The latest report of the Intergovernmental Panel on Climate Change (IPCC), Climate Change and Land, makes absolutely clear that agriculture, so often the villain in discussions of the climate crisis, has enormous potential to help solve the problems climate change poses.
Food production is probably responsible for somewhere between 21% and 37% of human greenhouse gas (GHG) emissions. And yet, although agricultural production has increased along with emissions, the food it produces is increasingly associated with ill health. Climate change predicts that global food supply will become more precarious. The report calls for changes in food production, absolutely essential to maintain food security in the face of climate change, and points out that these changes offer opportunities to improve human well-being at the same time as delivering adaptation to and mitigation of climate change
Many of the IPCC’s recommendations are a strong endorsement of the work that Bioversity International has been carrying out over the past several years.

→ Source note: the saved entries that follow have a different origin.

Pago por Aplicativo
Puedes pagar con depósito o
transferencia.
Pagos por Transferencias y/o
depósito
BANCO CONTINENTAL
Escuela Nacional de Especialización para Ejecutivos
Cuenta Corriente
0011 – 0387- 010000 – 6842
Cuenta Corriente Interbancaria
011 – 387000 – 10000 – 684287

For example, the report says that diversification – specifically including the use of a broader range of genetic resources and more diverse diets – can reduce the risks posed by climate change.
While the report’s authors have said in press conferences that they are not in the business of offering dietary advice, the report itself does say that “balanced diets, featuring plant-based foods, such as those based on coarse grains, legumes, fruits and vegetables, nuts and seeds, and animal-source foods produced in resilient, sustainable and low-GHG emission systems” will not only promote adaptation and mitigation but by improving human health will also reduce the cost of health care.